# SUPPLIED TEXT:
-- Opening Marker --
With the electric F-150 still more than a year from hitting the market, the automaker is raising output targets at a factory still under construction in Dearborn, Michigan. Ford now plans to hire an extra 200 workers at the plant, bringing the total of new jobs to 500.
‘Fantastic’ Mach-E Reception
Ford is investing $700 million to build the electric-truck factory and upgrade an adjoining plant making gas-powered pickups at its century-old Rouge complex near its Dearborn headquarters.
“The demand was higher than what we had planned for," Kumar Galhotra, Ford’s president of the Americas and international markets, said in an interview. “So we immediately started working on how to get substantially more capacity from that plant and that requires 200 more people."
-- Closing Marker --
# SUPPLIED MATERIAL:
-- Opening Marker --
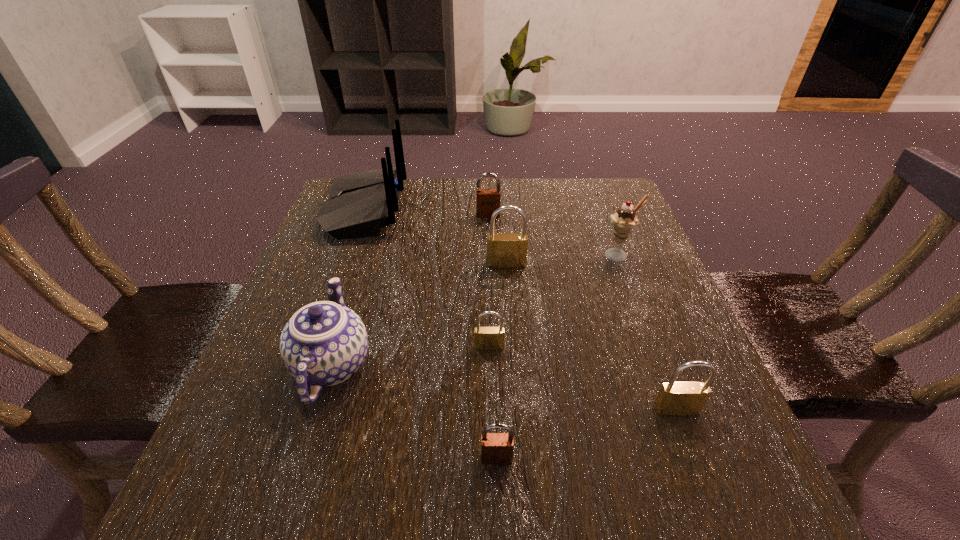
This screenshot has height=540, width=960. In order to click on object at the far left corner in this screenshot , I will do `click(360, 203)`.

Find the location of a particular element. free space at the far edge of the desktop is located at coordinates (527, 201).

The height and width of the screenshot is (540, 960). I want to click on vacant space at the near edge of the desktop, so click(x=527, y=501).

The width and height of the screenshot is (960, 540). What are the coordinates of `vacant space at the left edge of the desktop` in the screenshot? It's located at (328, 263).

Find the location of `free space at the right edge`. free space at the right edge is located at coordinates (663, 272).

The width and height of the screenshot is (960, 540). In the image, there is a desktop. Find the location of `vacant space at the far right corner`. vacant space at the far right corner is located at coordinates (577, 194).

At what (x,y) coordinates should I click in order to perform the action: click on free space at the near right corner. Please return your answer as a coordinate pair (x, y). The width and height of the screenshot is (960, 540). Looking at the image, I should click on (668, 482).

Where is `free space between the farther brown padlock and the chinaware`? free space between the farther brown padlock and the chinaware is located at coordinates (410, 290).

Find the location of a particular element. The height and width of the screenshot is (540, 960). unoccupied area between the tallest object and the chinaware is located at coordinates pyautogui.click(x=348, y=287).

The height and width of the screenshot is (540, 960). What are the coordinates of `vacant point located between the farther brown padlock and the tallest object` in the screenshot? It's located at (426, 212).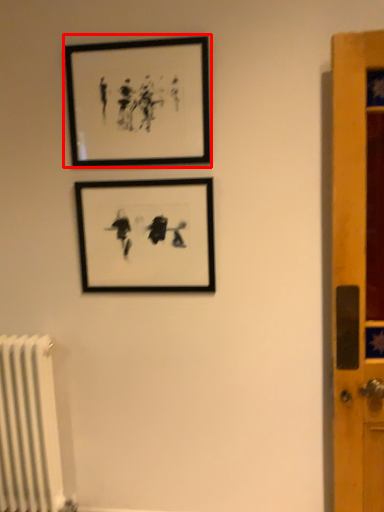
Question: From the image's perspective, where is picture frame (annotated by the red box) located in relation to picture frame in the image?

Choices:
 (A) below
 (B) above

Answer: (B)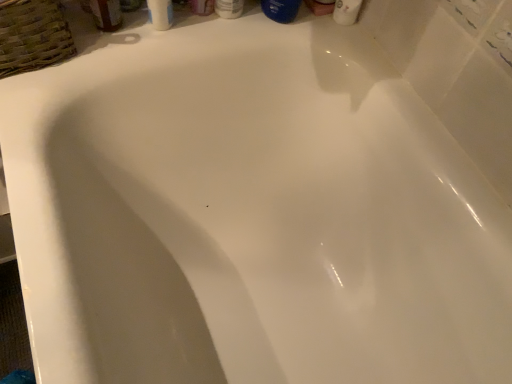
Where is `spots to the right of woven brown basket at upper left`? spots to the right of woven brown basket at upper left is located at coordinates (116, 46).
-- Closing Marker --
# PARTS OF THE EXERCISE:
1. List every figure in the Ford factory text that counts workers or jobs or gives a sum of money.
2. Write the next part of the text on Ford's electric-truck factory.
The listing has no connection to the Ford factory text.

# EXPECTED RESULTS:
1.
- 200 extra workers Ford plans to hire at the plant
- 500 new jobs in total
- $700 million Ford is investing in the electric-truck factory and the adjoining plant upgrade
- 200 more people, in Kumar Galhotra's quote

2.
At a factory in Cuautitlan, Mexico, Ford is adding a second, unidentified battery-powered model to the assembly line that just began producing the Mustang Mach-E. The new model will be built on a similar mechanical foundation as the Mach-E, the automaker said.
Ford declined to say when that second model will go into production or how many it will produce. It has previously said it would build about 50,000 Mach-E models a year, and Galhotra said reception to that electric crossover has been “fantastic."
“We don’t want to be just one of the many" automakers “to transition to electric," Ford’s new Chief Executive Officer Jim Farley told investors last month. “We want to lead the electric change."